Friday 31 May 2013

Canada allows opponents of Iran’s autocratic regime to organize

The Globe and Mail

With Iran’s presidential elections in June, and the meddling efforts of the powerful Guardian Council to control its outcome, there are signs of fracture even among elites in the mullahcracy. It is an opportunity not to be missed. Given the role that social media and electronic communications played in the overthrow of tyrants during the Arab spring, Canada and the United States are wise to impose sanctions on Iran – with significant exemptions.

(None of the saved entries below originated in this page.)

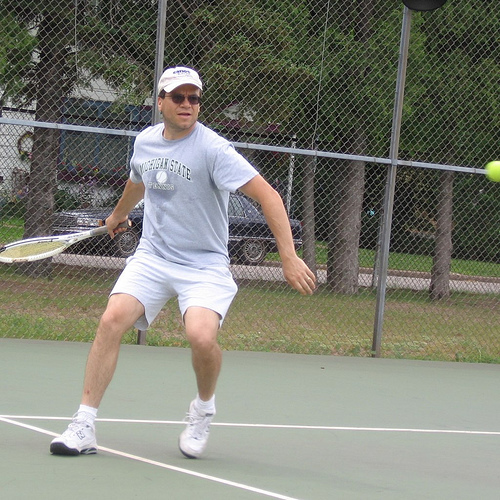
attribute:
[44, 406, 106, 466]
shoes — white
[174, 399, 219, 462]
shoes — white, black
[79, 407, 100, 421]
socks — white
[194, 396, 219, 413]
socks — white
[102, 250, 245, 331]
shorts — white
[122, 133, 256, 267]
shirt — gray, grey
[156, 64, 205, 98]
hat — white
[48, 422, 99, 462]
tennis shoe — black, white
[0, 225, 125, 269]
tennis racket — white, grey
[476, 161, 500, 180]
tennis ball — yellow, green, round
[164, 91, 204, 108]
eye-glasses — dark, black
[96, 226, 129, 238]
handle — gray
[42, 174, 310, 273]
car — navy blue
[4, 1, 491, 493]
tennis court — green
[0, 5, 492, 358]
fence — metal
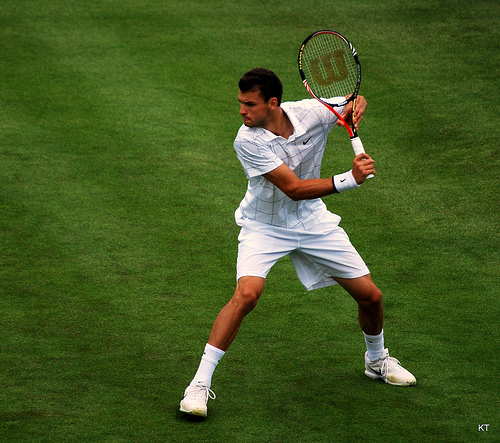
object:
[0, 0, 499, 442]
court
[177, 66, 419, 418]
man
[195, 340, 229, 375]
socks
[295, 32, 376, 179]
racket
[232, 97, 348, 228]
shirt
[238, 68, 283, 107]
hair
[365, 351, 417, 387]
shoes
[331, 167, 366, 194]
wrist band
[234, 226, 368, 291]
shorts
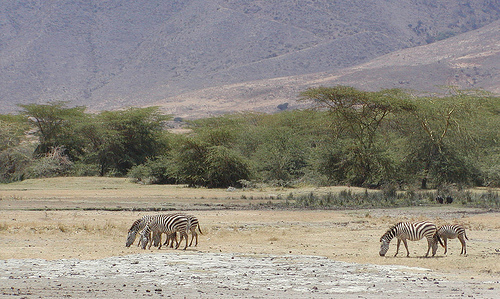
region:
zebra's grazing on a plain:
[113, 201, 497, 291]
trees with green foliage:
[5, 78, 496, 189]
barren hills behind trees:
[3, 3, 499, 175]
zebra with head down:
[376, 217, 439, 262]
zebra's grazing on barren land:
[13, 210, 496, 297]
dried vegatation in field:
[4, 208, 120, 258]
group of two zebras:
[373, 216, 472, 258]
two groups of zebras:
[117, 201, 497, 296]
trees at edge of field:
[4, 93, 229, 205]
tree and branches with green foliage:
[310, 73, 404, 192]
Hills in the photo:
[150, 37, 262, 101]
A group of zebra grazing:
[124, 204, 213, 256]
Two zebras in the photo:
[363, 201, 474, 263]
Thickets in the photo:
[225, 96, 408, 168]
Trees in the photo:
[168, 87, 377, 172]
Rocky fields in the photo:
[195, 248, 331, 285]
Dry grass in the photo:
[236, 223, 324, 246]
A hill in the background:
[91, 30, 232, 87]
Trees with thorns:
[44, 101, 214, 175]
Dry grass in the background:
[30, 217, 106, 237]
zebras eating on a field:
[103, 198, 475, 266]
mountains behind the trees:
[0, 4, 487, 197]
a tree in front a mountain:
[305, 70, 407, 175]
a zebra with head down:
[371, 213, 444, 264]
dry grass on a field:
[10, 193, 499, 258]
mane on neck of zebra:
[377, 212, 404, 242]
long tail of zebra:
[193, 220, 206, 237]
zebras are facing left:
[112, 200, 478, 267]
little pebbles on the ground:
[25, 258, 424, 298]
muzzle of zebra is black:
[371, 244, 390, 259]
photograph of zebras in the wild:
[22, 34, 474, 276]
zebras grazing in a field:
[81, 188, 470, 268]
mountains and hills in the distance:
[27, 0, 439, 87]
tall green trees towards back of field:
[1, 93, 468, 180]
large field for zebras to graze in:
[5, 179, 467, 280]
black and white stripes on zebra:
[405, 223, 421, 238]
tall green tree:
[304, 70, 415, 179]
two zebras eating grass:
[374, 210, 470, 260]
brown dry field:
[10, 210, 490, 291]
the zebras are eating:
[116, 208, 156, 253]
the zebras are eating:
[364, 202, 407, 267]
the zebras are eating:
[113, 205, 183, 260]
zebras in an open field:
[101, 198, 245, 283]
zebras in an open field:
[347, 198, 499, 280]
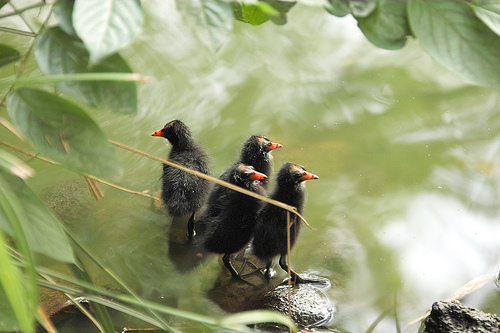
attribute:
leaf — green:
[173, 0, 236, 58]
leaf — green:
[76, 0, 144, 67]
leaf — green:
[320, 0, 355, 19]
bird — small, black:
[250, 158, 320, 293]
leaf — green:
[1, 77, 130, 222]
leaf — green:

First, on Wednesday, the government of Prime Minister Stephen Harper announced strict new sanctions that basically eliminate any trade between Canada and Iran with the notable exception of “equipment, services and software that facilitate secure and widespread communications via information technologies.” Then on Thursday, the Obama administration similarly relaxed sanctions on Iran to allow American companies to sell technology used for personal communications.

Iran’s rulers are sophisticated enough to understand the measures for what they are, a way to arm the opposition in Iran with the ability to communicate with each other. The Canadian government set out the case: “Canada’s new sanctions include exemptions for technologies that protect Iranians online and help them break through the regime’s curtain of propaganda.” The timing, a a few weeks before the presidential election, is no coincidence.

Ordinary Iranians, who have been paying a heavy price for sanctions aimed at the Islamic Republic’s nuclear program, will welcome these measures.

“While we have lost faith in the regressive, clerical military dictatorship of the Ayatollah, we have not lost faith in the people of Iran,” Foreign Affairs Minister John Baird said on Wednesday.